Segment Start: INPUT FOR THIS TASK

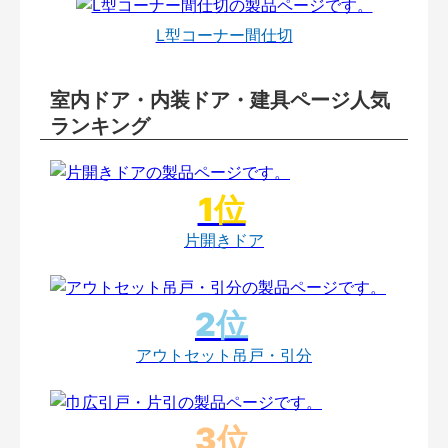
L型コーナー間仕切
室内ドア・内装ドア・建具ページ人気
ランキング
片開きドア
アウトセット吊戸・引分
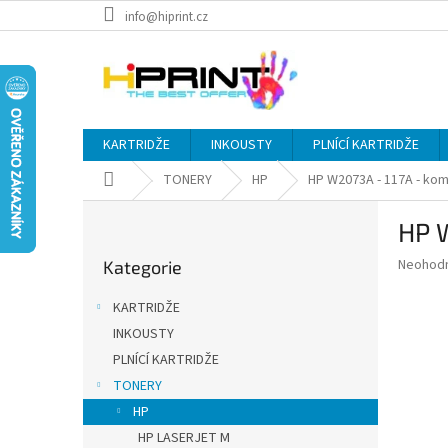
Přejít
info@hiprint.cz
na
obsah
KARTRIDŽE
INKOUSTY
PLNÍCÍ KARTRIDŽE
Domů
TONERY
HP
HP W2073A - 117A - komp
P
HP W
o
Přeskočit
s
Průměr
Neohod
Kategorie
kategorie
t
hodnoce
r
produkt
KARTRIDŽE
a
je
INKOUSTY
0,0
n
z
PLNÍCÍ KARTRIDŽE
n
5
í
TONERY
hvězdič
p
HP
a
HP LASERJET M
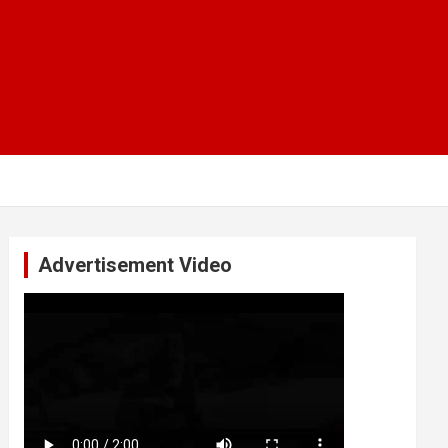
Advertisement Video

Segment End: INPUT FOR THIS TASK

Each line above must be repeated exactly in the answer, with pictures omitted.

L型コーナー間仕切
室内ドア・内装ドア・建具ページ人気
ランキング
片開きドア
アウトセット吊戸・引分
Přejít
info@hiprint.cz
na
obsah
KARTRIDŽE
INKOUSTY
PLNÍCÍ KARTRIDŽE
Domů
TONERY
HP
HP W2073A - 117A - komp
P
HP W
o
Přeskočit
s
Průměr
Neohod
Kategorie
kategorie
t
hodnoce
r
produkt
KARTRIDŽE
a
je
INKOUSTY
0,0
n
z
PLNÍCÍ KARTRIDŽE
n
5
í
TONERY
hvězdič
p
HP
a
HP LASERJET M
Advertisement Video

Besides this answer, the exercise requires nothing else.